> **Page extract**
Below is the output of a VM where we had to change the switch name, enable a VLAN ID, deal with absolute QoS settings and remove checkpoints. All this without causing downtime. Nor did we change the original virtual machine in case the shared nothing migration fails.

Some observations

The fact that we are using PowerShell is great. You can only set weighted bandwidth limits via PowerShell. The GUI is only for absolute values and it will throw an error trying to use it when the virtual switch is configured as weighted.

This means you can embed setting the weights in your script if you so desire. If you do, read up on how to handle this best. trying to juggle the weight settings to be 100 in a dynamic environment is a bit of a challenge. So use the default flow pool and keep the number of virtual network adapters with unique settings to a minimum.

Conclusion

To avoid downtime we removed all the set minimum and maximum bandwidth settings on any virtual network adapter. By doing so we ensured that the swap to the new virtual switch right after the successful shared nothing live migration will succeed. If you want you can set weights on the virtual network adapters afterward. But as the bandwidth on these new hosts is now a redundant 25 Gbps, the need was no longer there. As a result, we just left them without. this can always be configured later if it turns out to be needed.

Warning: this is a demo script. It lacks error handling and logging. It can also contain mistakes. But hey you get it for free to adapt and use. Test and adapt this in a lab. You are responsible for what you do in your environments. Running scripts downloaded from the internet without any validation make you a certified nut case. That is not my wrongdoing.

I hope this helps some of you. thanks for reading.

(Extracted data entries)

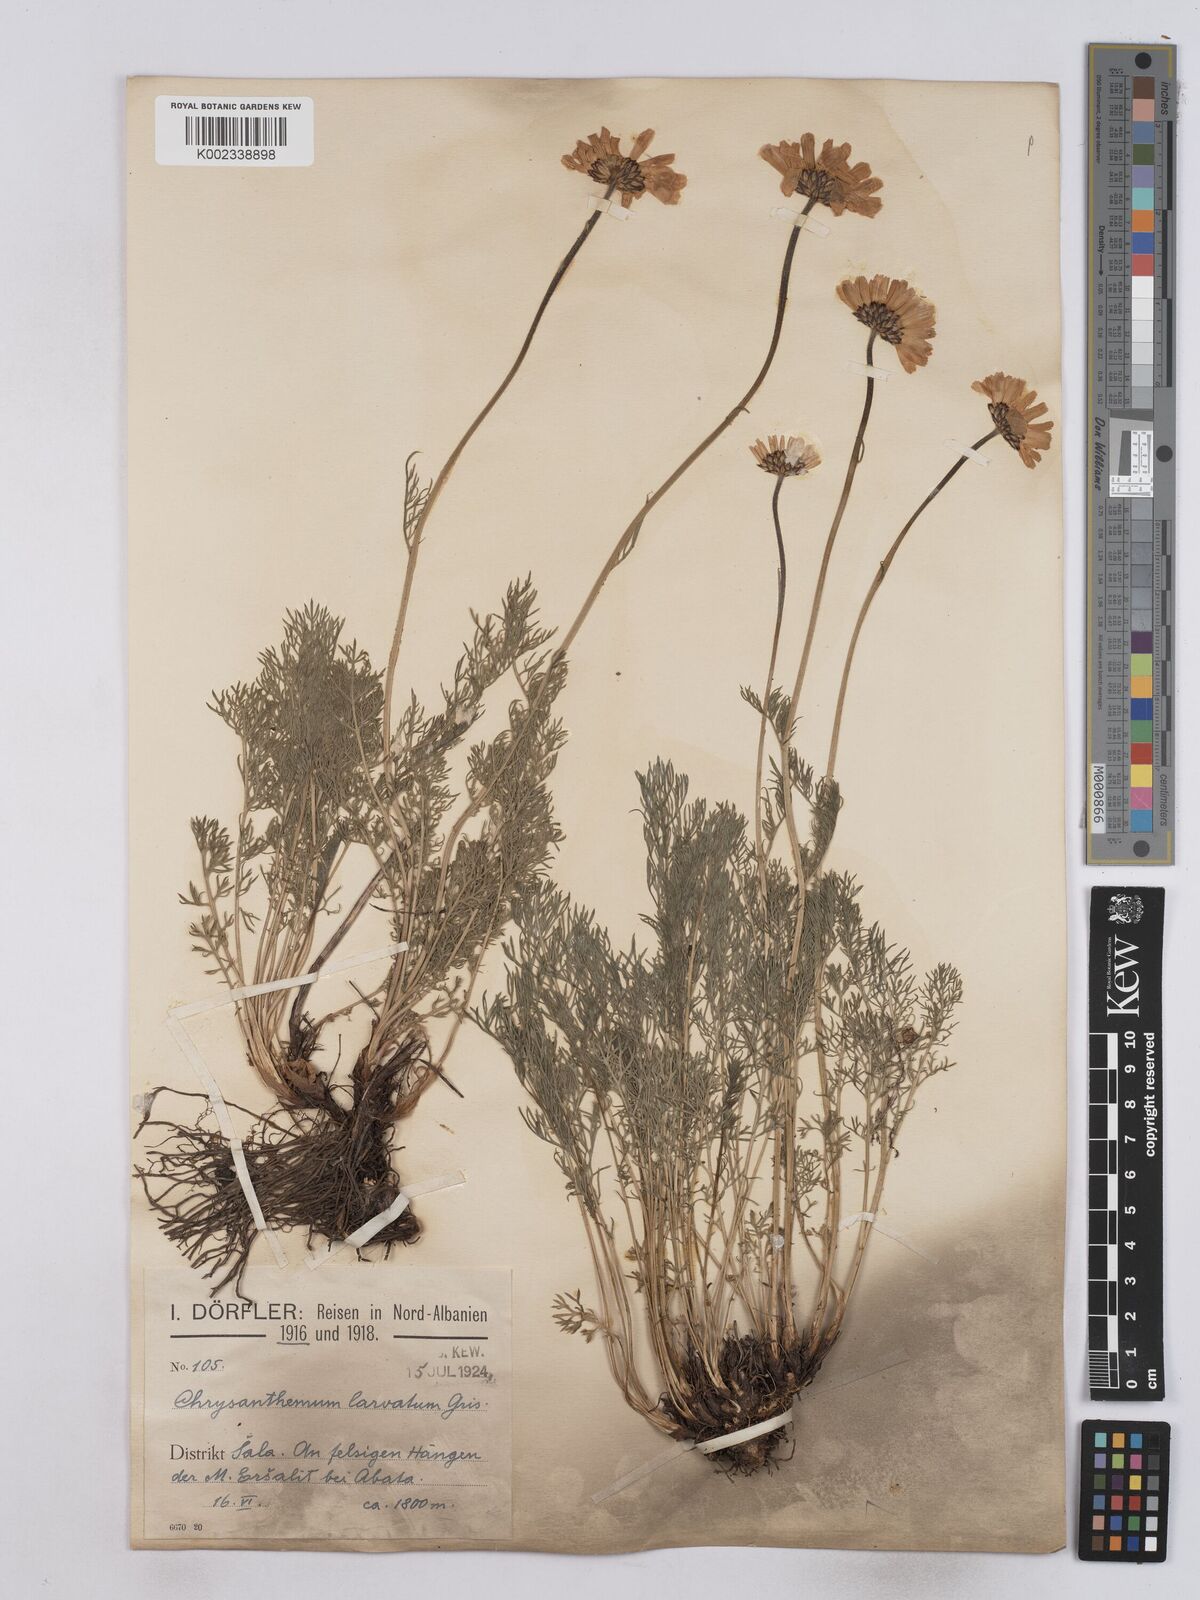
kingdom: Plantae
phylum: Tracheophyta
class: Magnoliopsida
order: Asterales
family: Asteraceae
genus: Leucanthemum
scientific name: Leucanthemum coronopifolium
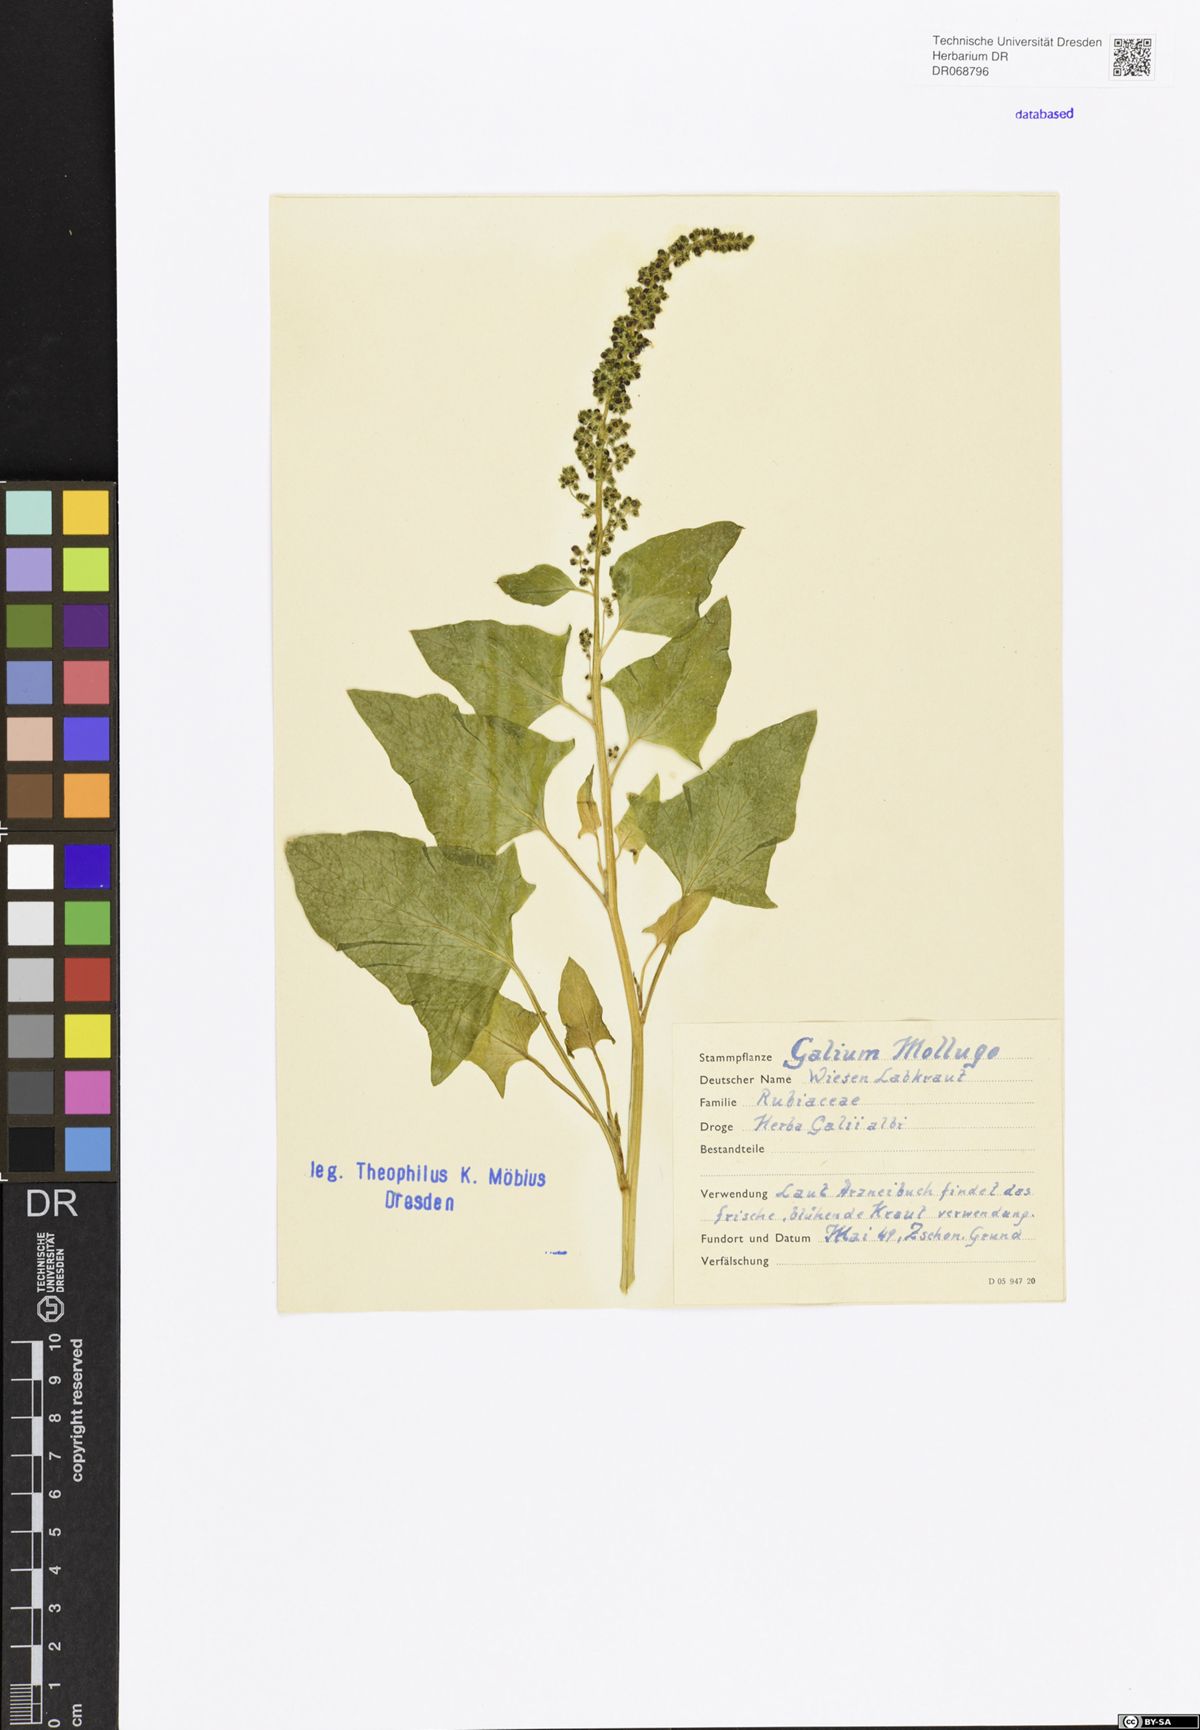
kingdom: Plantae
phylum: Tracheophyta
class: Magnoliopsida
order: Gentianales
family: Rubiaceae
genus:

> **Task brief**
Copy out the part of the migration write-up that begins at the words "This means you" and stops after "to be needed.", swapping "challenge" for "puzzle".

> **Expected answer**
This means you can embed setting the weights in your script if you so desire. If you do, read up on how to handle this best. trying to juggle the weight settings to be 100 in a dynamic environment is a bit of a puzzle. So use the default flow pool and keep the number of virtual network adapters with unique settings to a minimum.

Conclusion

To avoid downtime we removed all the set minimum and maximum bandwidth settings on any virtual network adapter. By doing so we ensured that the swap to the new virtual switch right after the successful shared nothing live migration will succeed. If you want you can set weights on the virtual network adapters afterward. But as the bandwidth on these new hosts is now a redundant 25 Gbps, the need was no longer there. As a result, we just left them without. this can always be configured later if it turns out to be needed.